Iran has tentatively agreed to meet with a representative of the powers early next month, for the first time in over a year.

Earlier this week, experts said new research showed definitively that Stuxnet was tailored to target the kind of equipment used in uranium enrichment, deepening suspicions its aim was to sabotage the Islamic Republic’s nuclear activities.

Centrifuges are finely calibrated cylindrical devices that spin at supersonic speed to increase the fissile element in uranium so that it can serve as fuel for nuclear power plants or, if refined to a much higher degree, for atomic bombs.

EQUIPMENT PROBLEMS

The Islamic state’s P-1 centrifuges, adapted from a smuggled 1970s European design, have been plagued by breakdowns since a rapid expansion of enrichment in 2007-08. In September, an IAEA report said the number of producing centrifuges had fallen to 3,772 from 3,936 a few months earlier. It did not give a reason.

But Iran is testing an advanced, more durable model able to refine uranium two or three times faster, and says it intends to introduce the model for production in the near future.

Heinonen said the P-1 centrifuge was quite brittle and prone to outages. He also cited other quality problems and “poor workmanship” as possible factors.

“They have some problems but you don’t know what the real reason is for those problems and there may be many reasons.”
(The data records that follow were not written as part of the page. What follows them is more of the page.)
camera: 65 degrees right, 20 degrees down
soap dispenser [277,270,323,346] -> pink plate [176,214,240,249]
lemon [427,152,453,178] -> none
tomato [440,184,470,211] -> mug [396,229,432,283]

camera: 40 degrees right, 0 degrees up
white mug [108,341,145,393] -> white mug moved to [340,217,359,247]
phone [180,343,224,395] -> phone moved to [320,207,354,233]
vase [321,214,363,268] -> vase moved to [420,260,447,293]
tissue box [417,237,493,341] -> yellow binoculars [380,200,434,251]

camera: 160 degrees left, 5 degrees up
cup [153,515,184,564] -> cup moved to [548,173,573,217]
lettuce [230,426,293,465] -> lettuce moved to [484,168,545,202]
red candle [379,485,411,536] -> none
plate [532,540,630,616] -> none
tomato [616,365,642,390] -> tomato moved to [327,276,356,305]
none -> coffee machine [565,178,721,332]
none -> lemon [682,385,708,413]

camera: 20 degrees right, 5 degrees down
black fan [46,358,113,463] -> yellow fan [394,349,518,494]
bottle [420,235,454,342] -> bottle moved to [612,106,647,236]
Stuxnet, a malicious computer worm of unknown origin that attacks command modules for industrial equipment, is described by some experts as a first-of-its-kind guided cyber missile.

New research by cyber security company Symantec unearthed evidence that apparently supports the enrichment sabotage theory, pointing to tell-tale signs in the way Stuxnet changes the behavior of equipment known as frequency converter drives.

A frequency converter drive is a power supply that can alter the frequency of the output, which controls the speed of a motor. The higher the frequency, the higher the motor’s speed.

“They have had some problems with the frequency converters … but that is a way back,” Heinonen said, citing Iranian media information from a few years ago.